> The problem
Retype exactly the stretch of lines that begins at the line containing "Spec: line order" and ends at the last line of the data, with no other lines.

Start of Listed records

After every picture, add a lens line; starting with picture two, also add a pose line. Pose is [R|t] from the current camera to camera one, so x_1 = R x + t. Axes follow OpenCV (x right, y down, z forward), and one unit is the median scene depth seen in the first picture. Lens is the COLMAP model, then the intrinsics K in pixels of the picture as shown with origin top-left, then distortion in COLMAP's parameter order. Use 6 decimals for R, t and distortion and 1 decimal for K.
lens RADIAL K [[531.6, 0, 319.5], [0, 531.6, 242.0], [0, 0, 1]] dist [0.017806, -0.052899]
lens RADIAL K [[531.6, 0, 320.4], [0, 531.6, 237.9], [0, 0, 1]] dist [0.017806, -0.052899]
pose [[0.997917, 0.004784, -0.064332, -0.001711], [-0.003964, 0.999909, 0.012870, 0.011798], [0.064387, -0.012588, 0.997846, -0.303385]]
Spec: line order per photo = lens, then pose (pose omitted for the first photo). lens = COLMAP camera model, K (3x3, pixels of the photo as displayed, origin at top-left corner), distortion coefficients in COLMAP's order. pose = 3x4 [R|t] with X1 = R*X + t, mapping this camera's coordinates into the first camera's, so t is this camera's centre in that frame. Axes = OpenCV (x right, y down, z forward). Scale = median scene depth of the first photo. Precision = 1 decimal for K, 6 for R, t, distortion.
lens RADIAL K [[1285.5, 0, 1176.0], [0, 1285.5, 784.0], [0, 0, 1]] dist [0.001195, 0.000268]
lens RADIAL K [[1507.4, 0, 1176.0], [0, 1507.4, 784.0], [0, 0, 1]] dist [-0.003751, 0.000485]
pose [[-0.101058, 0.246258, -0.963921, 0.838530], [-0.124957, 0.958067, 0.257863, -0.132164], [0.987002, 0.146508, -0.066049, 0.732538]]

End of Listed records

> Exercise output
Spec: line order per photo = lens, then pose (pose omitted for the first photo). lens = COLMAP camera model, K (3x3, pixels of the photo as displayed, origin at top-left corner), distortion coefficients in COLMAP's order. pose = 3x4 [R|t] with X1 = R*X + t, mapping this camera's coordinates into the first camera's, so t is this camera's centre in that frame. Axes = OpenCV (x right, y down, z forward). Scale = median scene depth of the first photo. Precision = 1 decimal for K, 6 for R, t, distortion.
lens RADIAL K [[1285.5, 0, 1176.0], [0, 1285.5, 784.0], [0, 0, 1]] dist [0.001195, 0.000268]
lens RADIAL K [[1507.4, 0, 1176.0], [0, 1507.4, 784.0], [0, 0, 1]] dist [-0.003751, 0.000485]
pose [[-0.101058, 0.246258, -0.963921, 0.838530], [-0.124957, 0.958067, 0.257863, -0.132164], [0.987002, 0.146508, -0.066049, 0.732538]]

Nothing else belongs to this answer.